What’s more, each data is divided into two parts: training data and test
data. She gets the parameters of the model on training data and test the
model on test data. To her surprise, she finds each dataset’s test error curve is just a parabolic curve. A parabolic curve corresponds to a quadratic function. In mathematics, a quadratic function is a polynomial function of the form f(x) = ax2 + bx + c. The quadratic will degrade to linear function if a = 0.

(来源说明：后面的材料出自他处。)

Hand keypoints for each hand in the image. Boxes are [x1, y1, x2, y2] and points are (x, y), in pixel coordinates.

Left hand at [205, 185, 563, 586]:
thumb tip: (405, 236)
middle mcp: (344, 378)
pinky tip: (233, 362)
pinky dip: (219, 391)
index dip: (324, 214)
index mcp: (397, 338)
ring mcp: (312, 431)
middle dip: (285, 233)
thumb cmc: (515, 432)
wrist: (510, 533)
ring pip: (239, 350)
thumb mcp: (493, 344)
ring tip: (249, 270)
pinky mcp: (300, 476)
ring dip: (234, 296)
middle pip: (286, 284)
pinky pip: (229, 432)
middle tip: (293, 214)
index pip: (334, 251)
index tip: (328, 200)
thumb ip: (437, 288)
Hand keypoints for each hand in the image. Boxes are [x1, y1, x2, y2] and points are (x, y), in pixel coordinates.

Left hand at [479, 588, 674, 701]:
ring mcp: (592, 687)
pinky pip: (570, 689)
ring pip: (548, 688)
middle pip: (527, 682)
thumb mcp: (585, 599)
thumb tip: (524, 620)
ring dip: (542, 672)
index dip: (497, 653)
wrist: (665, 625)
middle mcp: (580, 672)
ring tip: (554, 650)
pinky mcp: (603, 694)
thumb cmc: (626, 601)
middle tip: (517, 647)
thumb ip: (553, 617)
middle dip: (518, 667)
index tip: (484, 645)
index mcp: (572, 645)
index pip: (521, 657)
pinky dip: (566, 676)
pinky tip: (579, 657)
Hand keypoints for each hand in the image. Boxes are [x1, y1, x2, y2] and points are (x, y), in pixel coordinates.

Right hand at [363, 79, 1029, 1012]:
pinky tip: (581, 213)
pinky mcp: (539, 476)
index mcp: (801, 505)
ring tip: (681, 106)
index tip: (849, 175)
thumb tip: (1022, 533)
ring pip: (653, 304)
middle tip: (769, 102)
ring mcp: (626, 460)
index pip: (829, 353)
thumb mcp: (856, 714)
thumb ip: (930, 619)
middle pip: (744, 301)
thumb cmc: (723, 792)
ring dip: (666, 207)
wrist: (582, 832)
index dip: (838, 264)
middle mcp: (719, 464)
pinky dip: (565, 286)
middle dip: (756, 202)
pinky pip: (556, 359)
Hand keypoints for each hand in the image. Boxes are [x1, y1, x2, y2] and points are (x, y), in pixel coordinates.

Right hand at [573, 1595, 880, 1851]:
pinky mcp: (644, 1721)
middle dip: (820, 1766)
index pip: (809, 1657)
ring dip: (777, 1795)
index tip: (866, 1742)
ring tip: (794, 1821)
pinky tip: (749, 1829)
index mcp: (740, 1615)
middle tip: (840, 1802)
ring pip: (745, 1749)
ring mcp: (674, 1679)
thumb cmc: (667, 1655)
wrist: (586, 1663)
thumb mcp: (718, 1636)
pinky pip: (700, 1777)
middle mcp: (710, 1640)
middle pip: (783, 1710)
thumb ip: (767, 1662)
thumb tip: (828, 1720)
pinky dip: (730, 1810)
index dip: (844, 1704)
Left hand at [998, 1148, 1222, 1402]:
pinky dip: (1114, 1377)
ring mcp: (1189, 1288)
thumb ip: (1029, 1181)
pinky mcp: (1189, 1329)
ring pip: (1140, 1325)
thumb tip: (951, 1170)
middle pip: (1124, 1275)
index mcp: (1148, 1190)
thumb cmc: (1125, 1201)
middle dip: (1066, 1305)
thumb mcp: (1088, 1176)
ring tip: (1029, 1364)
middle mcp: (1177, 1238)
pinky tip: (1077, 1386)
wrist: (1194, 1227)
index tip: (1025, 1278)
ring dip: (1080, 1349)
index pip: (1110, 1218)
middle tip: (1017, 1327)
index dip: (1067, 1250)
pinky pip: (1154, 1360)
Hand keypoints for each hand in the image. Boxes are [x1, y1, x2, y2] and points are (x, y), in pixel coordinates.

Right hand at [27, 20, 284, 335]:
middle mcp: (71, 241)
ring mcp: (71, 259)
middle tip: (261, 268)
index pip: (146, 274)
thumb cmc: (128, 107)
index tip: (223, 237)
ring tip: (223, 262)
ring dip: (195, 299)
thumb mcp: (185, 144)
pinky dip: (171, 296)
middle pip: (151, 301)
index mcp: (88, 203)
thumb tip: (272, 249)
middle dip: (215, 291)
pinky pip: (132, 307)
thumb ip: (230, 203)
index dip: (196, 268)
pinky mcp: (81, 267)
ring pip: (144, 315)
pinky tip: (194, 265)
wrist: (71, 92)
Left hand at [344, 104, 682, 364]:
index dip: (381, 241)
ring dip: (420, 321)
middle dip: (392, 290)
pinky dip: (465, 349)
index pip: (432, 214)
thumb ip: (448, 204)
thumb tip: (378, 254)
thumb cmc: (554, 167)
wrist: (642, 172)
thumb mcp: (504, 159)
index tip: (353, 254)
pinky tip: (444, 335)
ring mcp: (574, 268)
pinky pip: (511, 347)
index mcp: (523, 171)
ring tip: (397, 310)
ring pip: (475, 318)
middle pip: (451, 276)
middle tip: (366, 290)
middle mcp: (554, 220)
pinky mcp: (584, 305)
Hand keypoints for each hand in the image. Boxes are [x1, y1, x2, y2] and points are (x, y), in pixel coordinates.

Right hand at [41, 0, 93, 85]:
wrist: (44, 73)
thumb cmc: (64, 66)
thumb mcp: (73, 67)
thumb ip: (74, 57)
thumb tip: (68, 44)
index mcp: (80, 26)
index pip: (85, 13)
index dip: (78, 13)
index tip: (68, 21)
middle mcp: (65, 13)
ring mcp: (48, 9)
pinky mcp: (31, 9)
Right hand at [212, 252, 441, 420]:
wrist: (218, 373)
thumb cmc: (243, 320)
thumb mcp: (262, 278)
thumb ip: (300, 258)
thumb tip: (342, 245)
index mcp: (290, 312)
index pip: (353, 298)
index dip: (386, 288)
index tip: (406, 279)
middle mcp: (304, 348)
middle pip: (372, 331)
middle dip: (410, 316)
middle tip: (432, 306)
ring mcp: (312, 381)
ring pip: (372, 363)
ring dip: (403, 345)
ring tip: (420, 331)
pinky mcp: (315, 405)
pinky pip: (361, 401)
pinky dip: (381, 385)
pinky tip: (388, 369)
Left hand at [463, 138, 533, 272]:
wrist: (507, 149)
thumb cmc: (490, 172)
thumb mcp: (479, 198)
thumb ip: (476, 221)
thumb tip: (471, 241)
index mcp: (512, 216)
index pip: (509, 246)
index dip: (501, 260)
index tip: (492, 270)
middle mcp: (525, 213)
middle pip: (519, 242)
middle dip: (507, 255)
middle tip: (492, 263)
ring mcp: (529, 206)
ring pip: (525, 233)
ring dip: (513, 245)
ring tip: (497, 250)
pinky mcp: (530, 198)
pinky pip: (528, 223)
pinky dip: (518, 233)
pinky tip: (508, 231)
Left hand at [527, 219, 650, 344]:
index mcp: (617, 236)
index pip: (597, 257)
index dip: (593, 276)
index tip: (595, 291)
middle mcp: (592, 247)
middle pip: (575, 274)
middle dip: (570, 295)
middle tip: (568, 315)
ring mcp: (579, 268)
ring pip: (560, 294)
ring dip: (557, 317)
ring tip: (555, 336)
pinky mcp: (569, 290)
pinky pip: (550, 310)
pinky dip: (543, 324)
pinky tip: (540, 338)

It’s very easy to calculate the minimal error if there is only one test error curve. However, there are several datasets, which means Josephina will obtain many parabolic curves. Josephina wants to get the tuned parameters that make the best performance on all datasets. So she should take all error curves into account, i.e., she has to deal with many quadric functions and make a new error definition to represent the total error. Now, she focuses on the following new function’s minimum which related to multiple quadric functions. The new function F(x) is defined as follows: F(x) = max(Si(x)), i = 1…n. The domain of x is [0, 1000]. Si(x) is a quadric function. Josephina wonders the minimum of F(x). Unfortunately, it’s too hard for her to solve this problem. As a super programmer, can you help her?
Input
The input contains multiple test cases. The first line is the number of cases T (T < 100). Each case begins with a number n (n ≤ 10000). Following n lines, each line contains three integers a (0 ≤ a ≤ 100), b (|b| ≤ 5000), c (|c| ≤ 5000), which mean the corresponding coefficients of a quadratic function.
Output
For each test case, output the answer in a line. Round to 4 digits after the decimal point.
Sample Input
2
1
2 0 0
2
2 0 0
2 -4 2
Sample Output
0.0000
0.5000
这个题应该是裸三分模板,正好让我这菜鸡练三分,首先题意,在这么多二次函数中,有一个函数F(X)叫做在x处,取所有二次函数的最大值,那么我们就能得到一个F(x)的图像,求F(x)最小值
思路步骤:
1.画图,我们可以知道两个很窄的二次函数,他们能形成一个细缝,能把几乎所有函数值给覆盖,但是也有可能被横穿过去,总之我们通过画图可以得到一个结论:F(x)函数一定一个单峰函数,有最多一个不可导点,最多一个极小值点也有是最小值点,总之是一个单峰的函数,其中最小值点也是我们的答案。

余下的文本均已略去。